The Apple Watch has seen a mixed response so far, with lower than expected sales in 2015, but at the same time the device offers a compelling user experience and has elicited a willingness among developers to play with a brand new user interface (UI) and user experience (UX). The Apple Watch offers glance-based notifications and design guidelines that urge watch app developers to keep engagement simple and quick. Pizza delivery companies like Pizza Pizza in Canada and Domino’s Pizza in the U.S. have launched Apple Watch apps that allow customers to order pizza on their watch, and rather than recreate the mobile app on the watch, offer a simpler but more effective ordering experience for the customer. The functionality for the Pizza Pizza app includes quick menu browsing, pizza ordering and payment, delivery tracking, recent orders and favorites, and checking one’s gift card balance. The Domino’s Pizza app is a bit more limited and requires customers to have created a “Pizza Profile” and have saved an “Easy Order” ahead of time.


(Source: 9to5Mac)

Wearable payments are expected to become an important part of customer experiences, making it quicker and easier to make transactions in the store. Apple Pay for the Apple Watch is the first big effort at enabling payments with the wrist. Android Pay and Samsung Pay are other prominent digital wallet solutions that will support smart watch payments. There are multiple other initiatives underway from bPay in the U.K., as well as Alipay and Xiaomi in China. Tractica’s report on Wearable Payments forecasts that wearable payment transaction volume will grow from $3.1 billion in 2015 to $501.1 billion by 2020, representing a compound annual growth rate (CAGR) of 177%.

WPAY-15 chart

Some brands are also thinking out of the box to enhance their omnichannel experiences. In one case, Huggies, a leading diaper brand from Kimberly-Clark, has used wearable technology to create an innovative experience for its customers, not just allowing them to engage with the product at a personal level, but also use it as a viral marketing tool.  In South Korea, Huggies provided a group of 10 mothers with a pair of wearable cameras.

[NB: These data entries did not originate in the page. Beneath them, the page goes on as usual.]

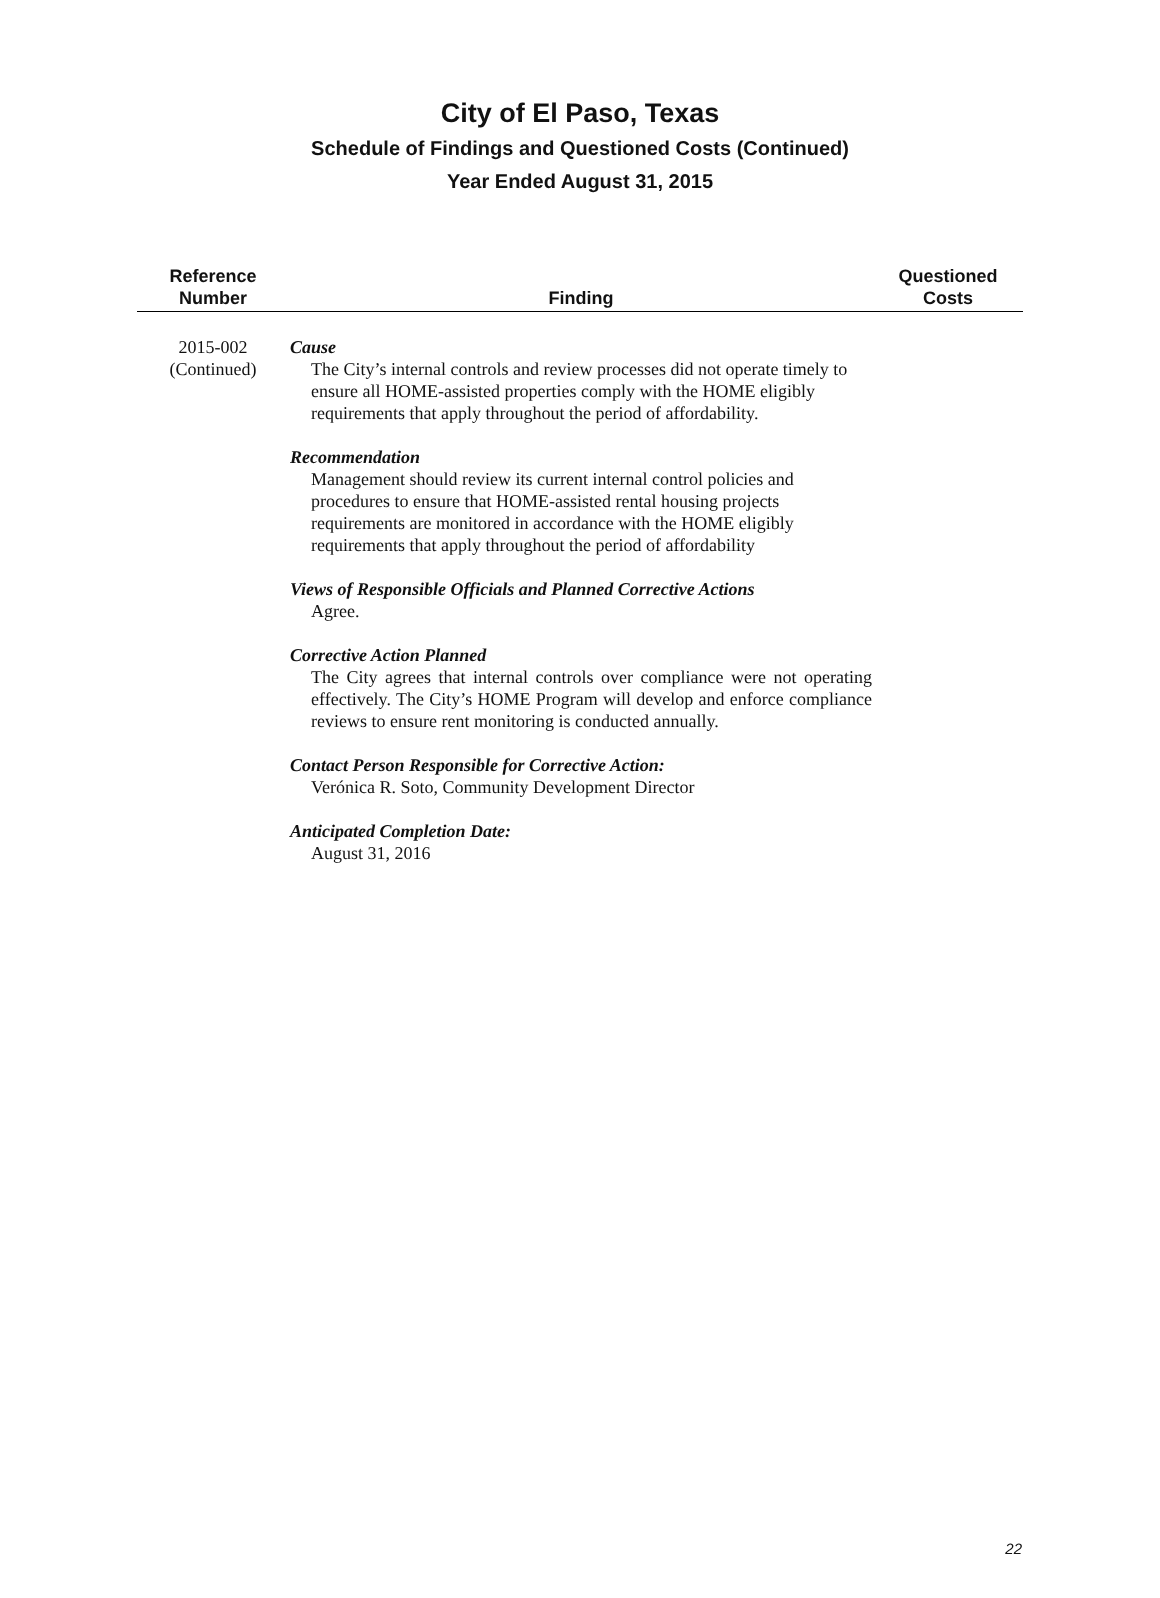City of El Paso, Texas
Schedule of Findings and Questioned Costs (Continued)
Year Ended August 31, 2015
| Reference Number | Finding | Questioned Costs |
| --- | --- | --- |
| 2015-002 (Continued) | Cause The City’s internal controls and review processes did not operate timely to ensure all HOME-assisted properties comply with the HOME eligibly requirements that apply throughout the period of affordability. Recommendation Management should review its current internal control policies and procedures to ensure that HOME-assisted rental housing projects requirements are monitored in accordance with the HOME eligibly requirements that apply throughout the period of affordability Views of Responsible Officials and Planned Corrective Actions Agree. Corrective Action Planned The City agrees that internal controls over compliance were not operating effectively. The City’s HOME Program will develop and enforce compliance reviews to ensure rent monitoring is conducted annually. Contact Person Responsible for Corrective Action: Verónica R. Soto, Community Development Director Anticipated Completion Date: August 31, 2016 | |
22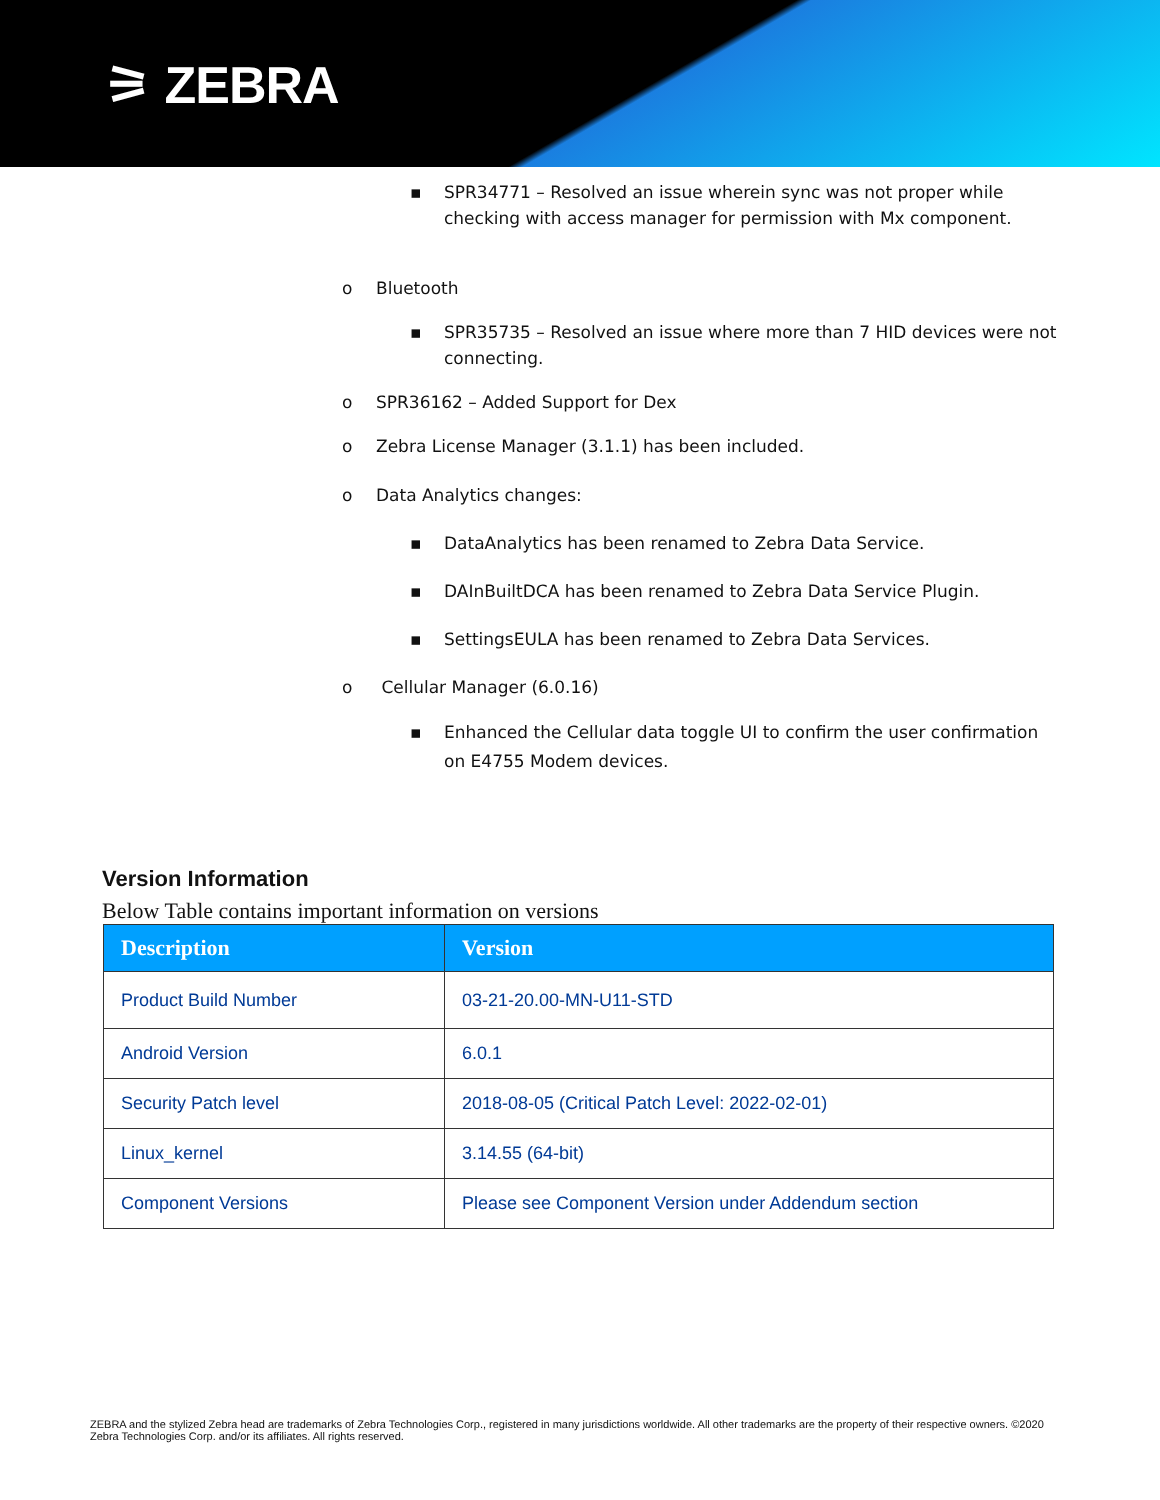⚞ ZEBRA
▪ SPR34771 – Resolved an issue wherein sync was not proper while
checking with access manager for permission with Mx component.
o Bluetooth
▪ SPR35735 – Resolved an issue where more than 7 HID devices were not
connecting.
o SPR36162 – Added Support for Dex
o Zebra License Manager (3.1.1) has been included.
o Data Analytics changes:
▪ DataAnalytics has been renamed to Zebra Data Service.
▪ DAInBuiltDCA has been renamed to Zebra Data Service Plugin.
▪ SettingsEULA has been renamed to Zebra Data Services.
o Cellular Manager (6.0.16)
▪ Enhanced the Cellular data toggle UI to confirm the user confirmation
on E4755 Modem devices.
Version Information
Below Table contains important information on versions
| Description | Version |
| --- | --- |
| Product Build Number | 03-21-20.00-MN-U11-STD |
| Android Version | 6.0.1 |
| Security Patch level | 2018-08-05 (Critical Patch Level: 2022-02-01) |
| Linux_kernel | 3.14.55 (64-bit) |
| Component Versions | Please see Component Version under Addendum section |
ZEBRA and the stylized Zebra head are trademarks of Zebra Technologies Corp., registered in many jurisdictions worldwide. All other trademarks are the property of their respective owners. ©2020 Zebra Technologies Corp. and/or its affiliates. All rights reserved.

The cameras, called Moment Cams, recorded special intimate moments that moms and dads shared with their child. The cameras had proximity sensors that would trigger recording as soon as they came within 2 meters of each other. Huggies provided the parents with a video that stitched the two views together, one providing the baby’s view and the other providing the parent’s view. This is a great example of an “out of the box” use case for wearables, where it goes beyond simple browsing or ordering products, to using wearables as a part of brand engagement and promotional activities. The success of the campaign has prompted Huggies to extend the promotion to other regional markets.


(Source: Kimberly-Clark)

Innovative retailers and brands will use wearables not just to enhance the customer experience, online or on mobile, but also to engage with them on a personal and human level. Wearables should not be seen as flashy devices, or be confused with web or mobile, which offer a completely different value proposition around rich user engagements. Wearables come in different shapes and sizes, with varying features. Depending on what the brand or retailer is trying to achieve or improve, wearables can play a role in different parts of the customer experience – from initial engagement, to executing the transaction, to post-sales customer service.